Of course, these observations are not entirely new (nor does Finnegan claim they are), with earlier studies such as Vail and White’s Power and the Praise Poem (1991) having forcefully made these points. Yet, Finnegan uses these observations in an original way, pushing towards a more dynamic approach to African expressive forms. This reconceptualization requires an understanding that, “[s]peech may have been pictured as the essential human attribute but it does not stand on its own: it is inextricably intertwined with other modes of human interaction, gestural, bodily, visual, artefactual, tactile” (p. 209). Thus, tapping into the general turn towards interdisciplinarity in the academy, Finnegan argues that ‘oral literature’ is itself an illusory, incomplete, and drastically confined characterization of the dynamic and multisensory nature of expressive forms in Africa. In this light, The Oral and Beyond points not just beyond Africa to art forms and scholarship generated from abroad, or beyond the ethnocentric stereotypes which studies of the oral seem to inevitably buttress, but also fundamentally beyond the oral as the defining characteristic of African expressive forms.

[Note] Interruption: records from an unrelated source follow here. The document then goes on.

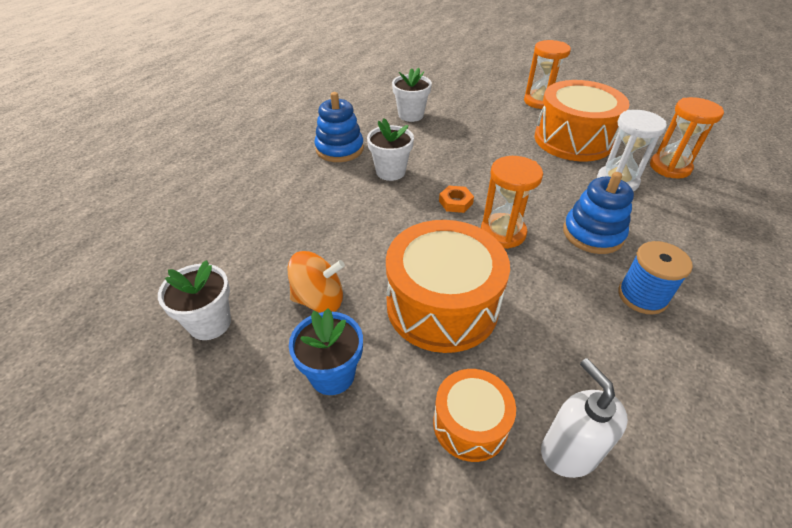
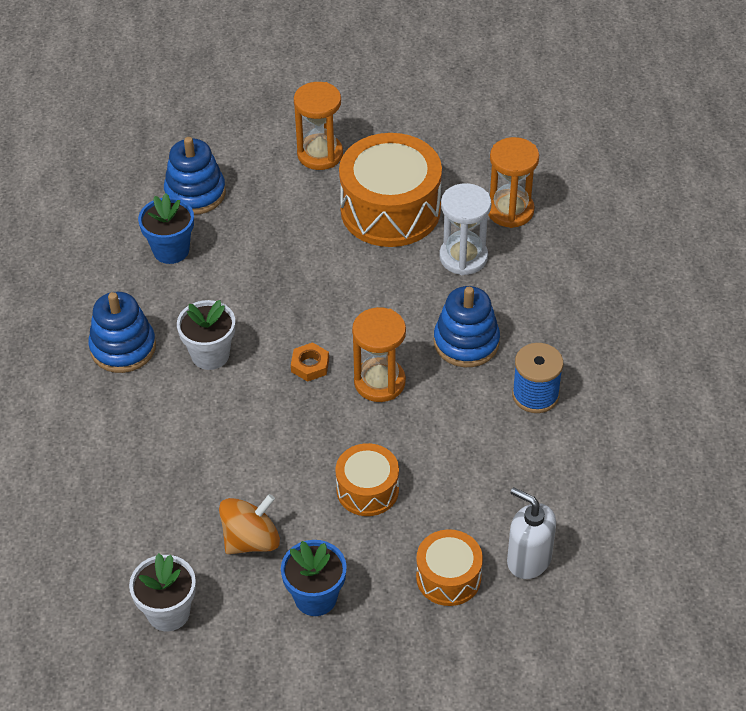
camera: 30 degrees left, 5 degrees up
orange drum [386,220,510,353] -> orange drum [336,443,399,516], size x0.54
white flower pot [392,68,432,122] -> blue flower pot [138,193,194,264]
none -> blue stacking toy [164,137,226,215]

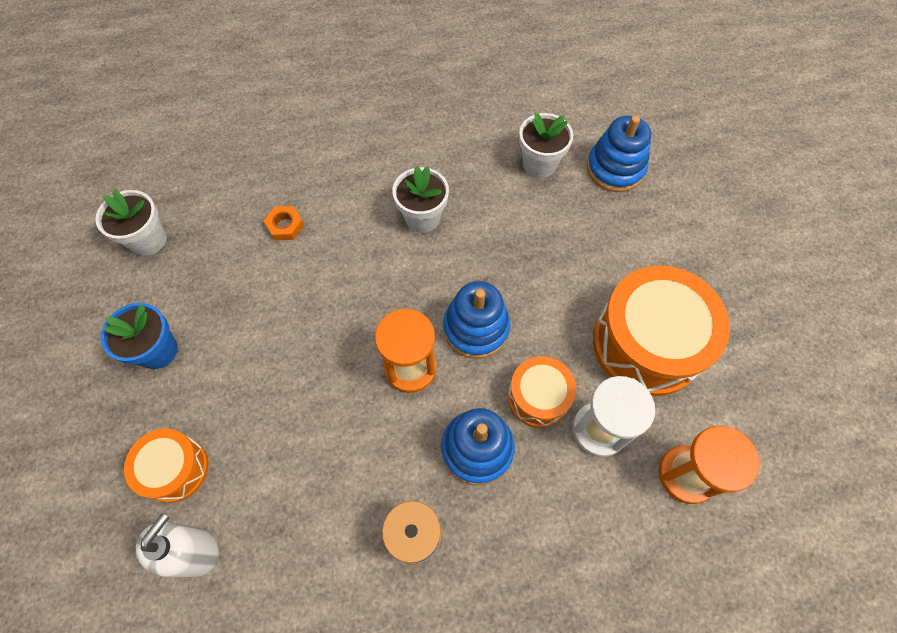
camera: 80 degrees right, 15 degrees up
blue stacking toy [88,292,156,373] -> blue stacking toy moved to [443,281,511,359]
blue flower pot [138,193,194,264] -> white flower pot [519,113,573,178]
orange spinning top [219,494,280,554] -> none
orange nut [291,342,329,382] -> orange nut moved to [264,206,304,240]
orange hourglass [294,82,343,170] -> none
orange drum [336,443,399,516] -> orange drum moved to [508,356,576,428]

In this manner, this volume is a strong antidote to the conceptual and ethical stagnations produced by what Isabel Hofmeyr (1994) has decried as dominant and ever-lurking ‘literary formalisms’ in the study of verbal arts Ultimately, The Oral and Beyond translates and synthesizes many of the best past and contemporary insights of a range of disciplines within a perspective only to be derived from the half-century of Finnegan’s own career, and pushes the study of oral literature beyond its contemporary boundaries.